Problem 2: Nanobots in concert. The bots would have to hold on to each other via chemical bonds in order to keep the cute from ripping them back into component bots under the air pressure in the chute. Where does THAT energy come from? And how fast can those bonds form?

Nanotech: The rifle ammo. Same problems. They switch ammo types on demand. Where does the energy come from to do that. transforming matter takes a lot of energy. Also, how fast can you switch ammo types? Individual molecules undergo reactions rapidly. Bulk matter? Not so much.

When he's talking about astronomy, he's pretty good (at least he knew what a Lagrange point was, but then he wrote an amateur astronomy book), but other stuff is sketchier.

Nathan said...

John,

It may make me an irredeemable doofus, but I choose to overlook such problems with imagined "future-tech" (where I have the science to have a problem at all). Who's to say nanobots won't achieve the ability to move in nanoseconds. Who's to say they haven't discovered some way to draw power from distant starlight?
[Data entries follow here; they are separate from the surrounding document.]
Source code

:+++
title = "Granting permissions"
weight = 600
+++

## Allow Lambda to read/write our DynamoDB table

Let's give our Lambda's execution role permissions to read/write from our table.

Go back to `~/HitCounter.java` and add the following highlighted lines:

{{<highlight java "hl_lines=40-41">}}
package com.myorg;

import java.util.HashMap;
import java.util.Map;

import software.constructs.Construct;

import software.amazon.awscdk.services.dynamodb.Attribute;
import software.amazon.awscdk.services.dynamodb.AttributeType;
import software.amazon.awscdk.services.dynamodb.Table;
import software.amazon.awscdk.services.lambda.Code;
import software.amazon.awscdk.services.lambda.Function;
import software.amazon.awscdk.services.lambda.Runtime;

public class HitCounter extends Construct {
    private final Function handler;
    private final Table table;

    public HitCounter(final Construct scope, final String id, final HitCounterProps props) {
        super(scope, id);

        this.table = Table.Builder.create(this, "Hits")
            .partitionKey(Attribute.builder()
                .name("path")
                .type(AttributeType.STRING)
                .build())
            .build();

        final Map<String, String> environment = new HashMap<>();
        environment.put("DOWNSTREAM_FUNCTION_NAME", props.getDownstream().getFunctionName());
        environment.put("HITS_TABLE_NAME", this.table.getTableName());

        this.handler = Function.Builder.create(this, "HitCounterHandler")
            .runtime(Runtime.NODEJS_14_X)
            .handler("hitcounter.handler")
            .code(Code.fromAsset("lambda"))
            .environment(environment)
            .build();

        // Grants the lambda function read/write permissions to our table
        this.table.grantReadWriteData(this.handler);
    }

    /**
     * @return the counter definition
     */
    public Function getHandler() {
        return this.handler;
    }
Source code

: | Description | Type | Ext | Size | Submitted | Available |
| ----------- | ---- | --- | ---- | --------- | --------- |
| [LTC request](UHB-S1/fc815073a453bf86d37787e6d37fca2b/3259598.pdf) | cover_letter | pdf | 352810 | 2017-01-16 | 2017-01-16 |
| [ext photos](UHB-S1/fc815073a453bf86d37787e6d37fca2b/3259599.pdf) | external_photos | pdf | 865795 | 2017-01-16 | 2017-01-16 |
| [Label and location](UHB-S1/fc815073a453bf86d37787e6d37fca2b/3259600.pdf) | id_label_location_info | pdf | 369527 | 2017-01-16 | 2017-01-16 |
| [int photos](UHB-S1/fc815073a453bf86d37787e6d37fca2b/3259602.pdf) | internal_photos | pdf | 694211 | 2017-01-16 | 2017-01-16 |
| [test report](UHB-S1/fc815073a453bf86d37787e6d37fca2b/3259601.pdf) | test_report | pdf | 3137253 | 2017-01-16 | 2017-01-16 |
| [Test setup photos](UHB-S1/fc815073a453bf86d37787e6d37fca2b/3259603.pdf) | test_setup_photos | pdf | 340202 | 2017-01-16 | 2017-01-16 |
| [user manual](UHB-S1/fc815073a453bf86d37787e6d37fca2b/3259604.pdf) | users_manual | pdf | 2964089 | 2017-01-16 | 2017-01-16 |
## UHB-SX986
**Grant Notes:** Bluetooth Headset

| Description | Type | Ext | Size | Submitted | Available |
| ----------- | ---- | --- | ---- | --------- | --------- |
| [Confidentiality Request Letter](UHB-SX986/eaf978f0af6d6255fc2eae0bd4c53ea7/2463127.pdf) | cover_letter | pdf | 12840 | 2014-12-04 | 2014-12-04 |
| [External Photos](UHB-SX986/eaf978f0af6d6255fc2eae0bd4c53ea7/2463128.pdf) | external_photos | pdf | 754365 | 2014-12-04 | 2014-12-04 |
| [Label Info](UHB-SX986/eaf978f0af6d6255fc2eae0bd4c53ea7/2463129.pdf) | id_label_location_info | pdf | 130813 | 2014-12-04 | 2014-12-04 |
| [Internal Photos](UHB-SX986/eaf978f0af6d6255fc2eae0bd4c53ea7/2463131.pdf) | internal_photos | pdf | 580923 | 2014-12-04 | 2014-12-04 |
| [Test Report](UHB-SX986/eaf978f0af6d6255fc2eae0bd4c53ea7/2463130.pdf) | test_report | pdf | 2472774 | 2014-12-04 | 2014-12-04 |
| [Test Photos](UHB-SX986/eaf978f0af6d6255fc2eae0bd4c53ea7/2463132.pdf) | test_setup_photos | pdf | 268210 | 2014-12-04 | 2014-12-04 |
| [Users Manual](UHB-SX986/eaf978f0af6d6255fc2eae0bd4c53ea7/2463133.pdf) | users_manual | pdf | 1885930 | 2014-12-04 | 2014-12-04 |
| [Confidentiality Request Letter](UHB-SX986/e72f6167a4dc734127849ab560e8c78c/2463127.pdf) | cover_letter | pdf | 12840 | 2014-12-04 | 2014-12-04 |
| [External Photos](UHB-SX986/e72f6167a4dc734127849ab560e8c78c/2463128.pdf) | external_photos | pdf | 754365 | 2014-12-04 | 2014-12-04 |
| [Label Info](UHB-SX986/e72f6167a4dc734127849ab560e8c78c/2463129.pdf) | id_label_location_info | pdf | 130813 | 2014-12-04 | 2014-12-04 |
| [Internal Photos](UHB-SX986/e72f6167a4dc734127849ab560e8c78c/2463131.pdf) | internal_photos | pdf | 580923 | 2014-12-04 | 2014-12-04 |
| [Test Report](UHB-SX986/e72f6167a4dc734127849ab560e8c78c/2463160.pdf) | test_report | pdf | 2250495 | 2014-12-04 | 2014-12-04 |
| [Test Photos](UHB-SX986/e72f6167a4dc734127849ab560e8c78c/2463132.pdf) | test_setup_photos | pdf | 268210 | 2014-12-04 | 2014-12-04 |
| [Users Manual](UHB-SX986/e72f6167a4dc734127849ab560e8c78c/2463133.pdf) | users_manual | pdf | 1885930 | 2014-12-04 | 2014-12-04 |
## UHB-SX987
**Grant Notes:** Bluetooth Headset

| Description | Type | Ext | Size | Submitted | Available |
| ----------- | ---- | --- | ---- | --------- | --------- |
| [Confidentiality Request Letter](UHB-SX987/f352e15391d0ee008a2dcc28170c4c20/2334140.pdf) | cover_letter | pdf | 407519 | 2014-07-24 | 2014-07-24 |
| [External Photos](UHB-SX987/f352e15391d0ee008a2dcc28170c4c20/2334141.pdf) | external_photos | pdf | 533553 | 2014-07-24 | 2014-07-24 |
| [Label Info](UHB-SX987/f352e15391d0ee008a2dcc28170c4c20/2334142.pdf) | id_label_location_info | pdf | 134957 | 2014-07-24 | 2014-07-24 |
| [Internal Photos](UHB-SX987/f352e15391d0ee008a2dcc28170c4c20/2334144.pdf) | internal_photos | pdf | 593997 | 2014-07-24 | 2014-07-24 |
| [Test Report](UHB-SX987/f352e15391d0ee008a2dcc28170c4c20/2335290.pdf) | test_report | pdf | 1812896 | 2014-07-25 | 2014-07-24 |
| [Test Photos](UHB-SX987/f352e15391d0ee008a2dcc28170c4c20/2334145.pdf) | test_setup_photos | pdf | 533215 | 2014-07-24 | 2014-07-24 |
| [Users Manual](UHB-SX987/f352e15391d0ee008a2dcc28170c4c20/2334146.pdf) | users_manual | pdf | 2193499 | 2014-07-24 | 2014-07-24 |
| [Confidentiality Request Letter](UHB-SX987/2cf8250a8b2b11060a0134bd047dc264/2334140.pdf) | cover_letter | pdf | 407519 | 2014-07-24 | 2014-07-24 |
These aren't (as far as I know), imagined tech that defy any known, laws, just tech that takes advantage of stuff we don't know yet.

I'm surely not as critical of a reader as you are, simply because I don't have the science, but isn't every SF book that includes any FTL travel breaking known laws? Is that bad science or imagining currently unknowable tech? Where do you draw the line?

And should there be SF for folks (like you) who know better and other SF for the likes of me, who willingly suck up whatever fantasy is thrown out there?